Do not fall into the trap of restricting your food intake so you can eat more of the holiday meal later. This rarely works, and results in the dangerous deprivation zone mentioned in tip #1. Eat breakfast. Eat lunch. Eat snacks. And eat the holiday meal!

#6: If a food is calling to you, EAT IT!

In our culture, we seem to have such a penchant for taking the pleasure out of eating. We believe that if we want or crave a certain food (be it that yummy cheesecake or those creamy mashed potatoes) that we have to squash that desire. It's like saying "ok, you can enjoy your cake but not too much." I find that ridiculous. Food tastes good for a reason, and we are allowed to make full use of our taste buds. If you want that cookie, just eat that cookie. Enjoy the cookie, or the 2,3, 10 cookies. Taste the chocolate chips, the buttery texture, the crunch when you bite into it. Try saying to yourself “this cookie tastes SO good! Yummy!”

#7 If you have a special and yummy dish in mind that you had growing up, or one that you’re looking forward to, make sure you get it during the holidays.

This is a part of reclaiming pleasure when eating, and is a part of enjoying the holidays! Make sure this dish will be at a party or gathering, bring it yourself, or just make it for yourself on a Sunday afternoon! You don’t have to have a party to eat it. I strongly recommend avoiding trying to "make it healthier" either, unless switching the recipe will actually help it taste better to you. This is about relaxing and enjoying ALL the food the holidays have to offer.
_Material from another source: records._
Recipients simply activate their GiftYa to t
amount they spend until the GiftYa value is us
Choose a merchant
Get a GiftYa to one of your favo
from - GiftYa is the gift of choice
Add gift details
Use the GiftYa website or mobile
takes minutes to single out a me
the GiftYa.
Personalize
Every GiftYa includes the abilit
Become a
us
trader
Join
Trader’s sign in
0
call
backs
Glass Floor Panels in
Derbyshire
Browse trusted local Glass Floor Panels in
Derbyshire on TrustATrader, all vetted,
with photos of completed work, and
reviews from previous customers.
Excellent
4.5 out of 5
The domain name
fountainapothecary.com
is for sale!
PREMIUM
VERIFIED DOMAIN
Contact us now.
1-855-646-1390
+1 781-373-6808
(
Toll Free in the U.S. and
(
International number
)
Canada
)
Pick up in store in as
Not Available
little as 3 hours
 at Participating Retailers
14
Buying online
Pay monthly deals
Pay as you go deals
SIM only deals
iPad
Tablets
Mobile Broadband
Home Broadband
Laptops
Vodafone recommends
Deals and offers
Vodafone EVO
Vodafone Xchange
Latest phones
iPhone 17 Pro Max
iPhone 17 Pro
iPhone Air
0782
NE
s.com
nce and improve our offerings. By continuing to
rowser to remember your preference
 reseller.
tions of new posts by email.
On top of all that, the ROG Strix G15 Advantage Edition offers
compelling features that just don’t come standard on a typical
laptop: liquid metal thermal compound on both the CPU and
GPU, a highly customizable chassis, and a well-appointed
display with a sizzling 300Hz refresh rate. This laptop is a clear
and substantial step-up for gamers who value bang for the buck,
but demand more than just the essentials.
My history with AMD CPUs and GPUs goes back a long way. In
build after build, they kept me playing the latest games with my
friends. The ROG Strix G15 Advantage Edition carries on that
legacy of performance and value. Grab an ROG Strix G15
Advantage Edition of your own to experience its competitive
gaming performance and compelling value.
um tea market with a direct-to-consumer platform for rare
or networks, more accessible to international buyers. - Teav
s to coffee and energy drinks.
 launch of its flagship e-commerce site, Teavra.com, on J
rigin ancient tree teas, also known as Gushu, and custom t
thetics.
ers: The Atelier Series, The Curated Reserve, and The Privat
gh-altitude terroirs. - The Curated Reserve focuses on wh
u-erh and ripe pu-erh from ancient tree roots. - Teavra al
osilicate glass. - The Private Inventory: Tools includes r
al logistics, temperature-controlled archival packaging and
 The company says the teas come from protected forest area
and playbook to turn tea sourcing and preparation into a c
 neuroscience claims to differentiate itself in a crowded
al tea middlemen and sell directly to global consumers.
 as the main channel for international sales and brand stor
#8: Remember, it’s about the food and it’s not about the food

Food is a wonderful part of the holiday season. Absolutely cherish that and enjoy it. And also remember that there may be wonderful conversations happening around you. Enjoy the party games. If the party sucks, leave the party. You get to choose what you enjoy and what no longer serves you.

#9: If you’re up to it, challenge diet talk and family commentary

When your Aunt Martha says that she “shouldn’t be eating this pumpkin pie” how do you respond? What if you told her simply that she SHOULD enjoy that cheesecake? What if you asked her politely to keep her opinions about food morality to herself? What if you told her any number of things that challenged the status quo?

Challenging diet talk and body talk at the holidays can be incredibly empowering and/or incredibly exhausting. Check-in with yourself, and see if you might be up for it. Know too that simply eating the food you want and refusing to engage in diet talk is quite challenging and empowering in of itself.

#10: Don’t go on a New Year’s Resolution Diet

You’ve heard it and seen it: “Ugh I’ve gained x amount of weight, and my New Year’s Resolution is to lose it!” Unfortunately, New Year’s Resolutions rarely result in lasting change. In addition, they create the “Last Supper Mentality.” Many of my clients describe this as a time where they eat everything and anything because they know they won’t be able to have it come January 1st. What if you knew that you could still have Pecan Pie on January 1st? And as much as you want? Let’s take the deprivation mindset out of our New Year, and maybe instead commit to treating ourselves with compassion, respect, and understanding.

My last reminder is this: it's totally okay if you gain weight during the holidays. Truly. It’s okay. Relax. Tune into your body, trust that it will settle where it needs to settle. Recalibrate, take a breath, and again, relax.